Okay, I need to pull myself out of this. I am not a perfect person. I make mistakes. I will continue to make mistakes. Rome wasn't built in a day. I apologized to Al, told her what was going on with me. I will send Cabe an email. I will talk to Miles when he comes home and thank him for picking up the slack. He deserves the credit, he really does. It's usually me that holds it all together. Not this year, I'm glad he stepped up to the plate.

2009 intimidates me a bit. It's supposed to be a new year, a fresh start. I'm afraid my friends that I still have a fair amount of shit to wade through... and I'm scared.

Tuesday, December 30, 2008

Is it over?

Is it over? I think its over... but its really not over.

We made it through Christmas, it wasn't bad, just different. Miles and I came from different levels of the house at 10:00 PM (get it? meeting in the middle hahahahah) to put out the presents and take care of the business arrangements with Santa Claus. Then we went to our separate levels. The kids woke up and we did the usual. It was the same yet different. Normal with undertones of change pending on the horizon.

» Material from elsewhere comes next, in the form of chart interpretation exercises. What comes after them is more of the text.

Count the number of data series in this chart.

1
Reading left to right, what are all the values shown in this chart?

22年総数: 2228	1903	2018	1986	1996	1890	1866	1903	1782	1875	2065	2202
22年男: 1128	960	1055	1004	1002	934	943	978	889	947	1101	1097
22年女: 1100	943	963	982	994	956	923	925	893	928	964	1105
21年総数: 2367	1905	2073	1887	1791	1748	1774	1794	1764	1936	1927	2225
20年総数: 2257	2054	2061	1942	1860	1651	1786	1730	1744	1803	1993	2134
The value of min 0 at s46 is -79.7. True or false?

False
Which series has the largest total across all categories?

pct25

I wish I could peek into the kids heads and see what is going on. What was Al thinking? Could she see past the presents to the bigger picture? She saw my mood swings and would ask me what was wrong. I would tell her that this was hard on me, this was a different Christmas. I am not going to hide things from her. Thats not healthy people. When things are not okay, you don't tell them that things are okay! I just don't know. It's the craziest thing because things are okay really. It IS okay to show her that mom has feelings and mom has emotions and mom can work through them. That means that Al can have feelings and emotions and Al will be able to work through them too. Hopefully... in time.... *with out me losing all my hair* my daughter will pull through in one piece.

Trying not to lose my mind is proving to be difficult. Tomorrow is New Years Eve. I was going to stay home and let Miles go out. He went out on Halloween and told me I could go out on New Years. I've decided to take him up on his offer because I am losing MY MIND! I think I took him by surprise (maybe because its last minute?). I feel bad but I need to get out, a child may get harmed. I AM KIDDING. Put the phone down. I'm just cooped up.

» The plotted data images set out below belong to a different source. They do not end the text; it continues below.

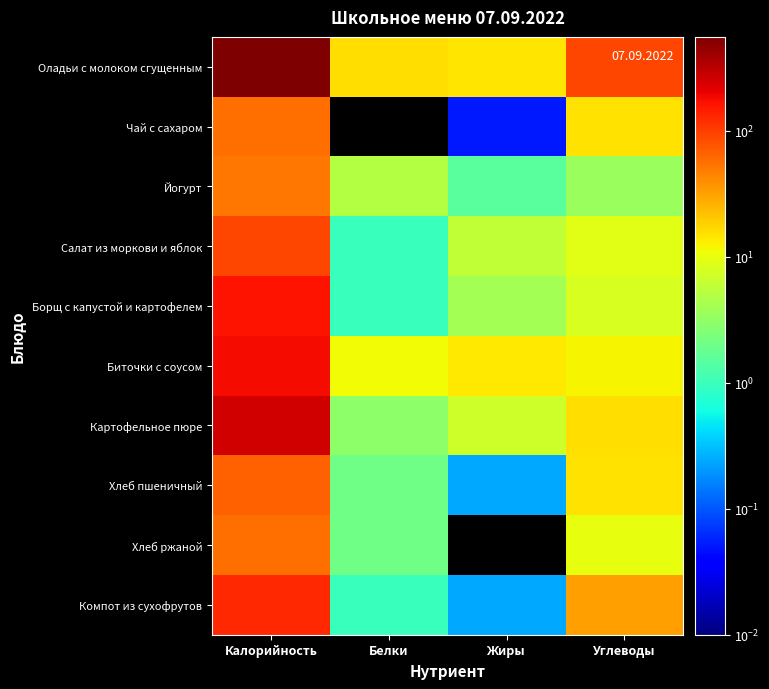

Which series has the largest total across all categories?

Оладьи с молоком сгущенным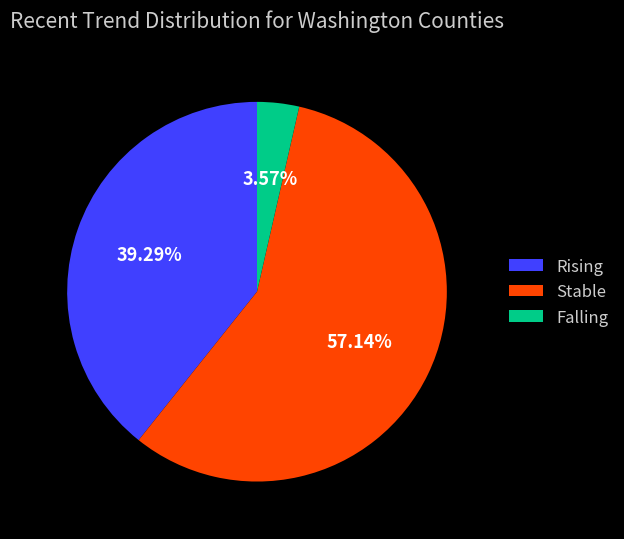

Between Stable and Rising, which is larger?

Stable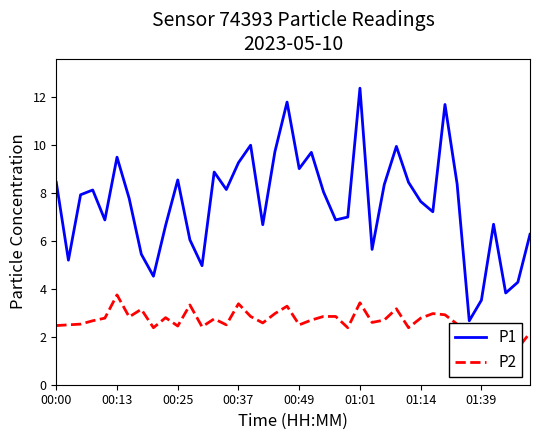

Reading right to left, transcribe all the data shown in this chart.

P1: 6.3	4.3	3.8	6.7	3.5	2.7	8.4	11.7	7.2	7.7	8.4	9.9	8.3	5.7	12.4	7.0	6.9	8.1	9.7	9.0	11.8	9.7	6.7	10.0	9.3	8.2	8.9	5.0	6.0	8.6	6.7	4.5	5.5	7.8	9.5	6.9	8.1	7.9	5.2	8.4
P2: 2.2	1.5	1.6	1.7	1.6	1.1	2.5	2.9	3.0	2.8	2.4	3.2	2.7	2.6	3.4	2.4	2.9	2.9	2.7	2.5	3.3	3.0	2.6	2.9	3.4	2.5	2.8	2.4	3.3	2.5	2.8	2.4	3.1	2.8	3.8	2.8	2.7	2.5	2.5	2.5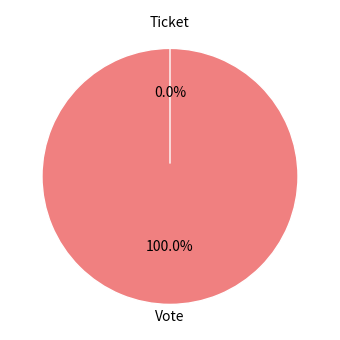

Which category has the biggest portion of the pie?

Vote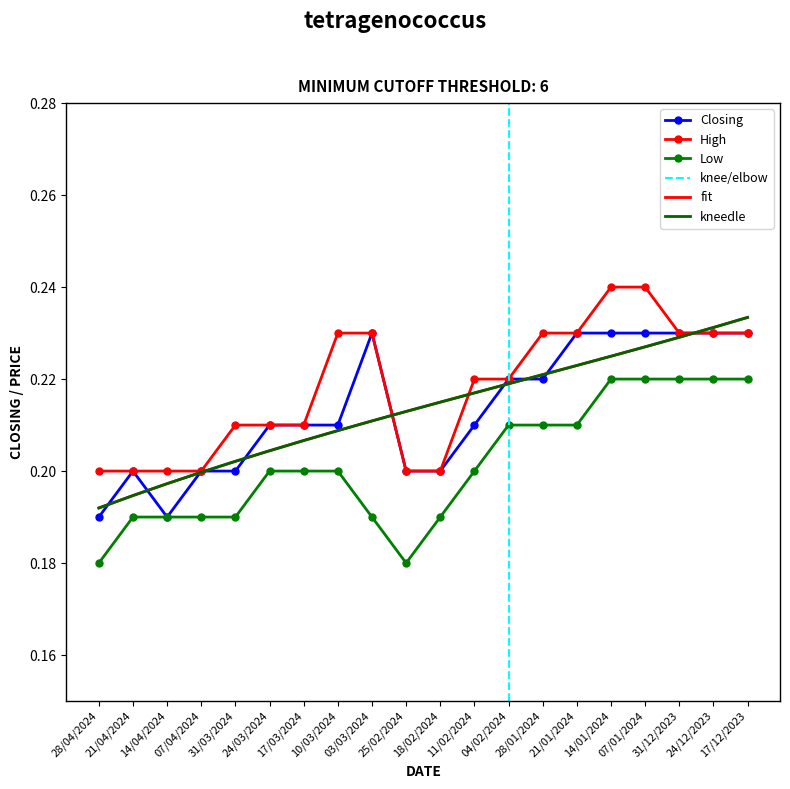

True or false: Closing has a value of 0.2 at 31/03/2024.

True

So try to picture this: J and I next to the Christmas tree the other night. He says to me....

J: Mom isn't the night sky lovely (mind you we are inside).
Me: Um yes?
J: But there is something really strange about it!!
Me: Uh there is?
J: YES, it unleashes THE BEAST IN ME... and grabs my face and lays a wet one on me (a kiss).

So before bed I asked J about that. He tells me that he just felt a lot of love for me, "thats all mom".

I don't know about you, but that will get me through at least another week.

Edited to say: I'm not near as healthy as I sound -- I've hide in the woman cave for a large majority of time lately! SO HA, how do ya like me now? Miles is off of work (since Christmas Eve until after the New Year). I am off of work and have no school. The kids are off of school. The house is a tad bit crowded. The woman cave is a good place to be *shrugs*. Just keepin' it real.

Edited to add: Al and I saw Curious Case of Benjamin Button. WOW.. just wow. Really good.

Edited to add: I'm done adding stuff now.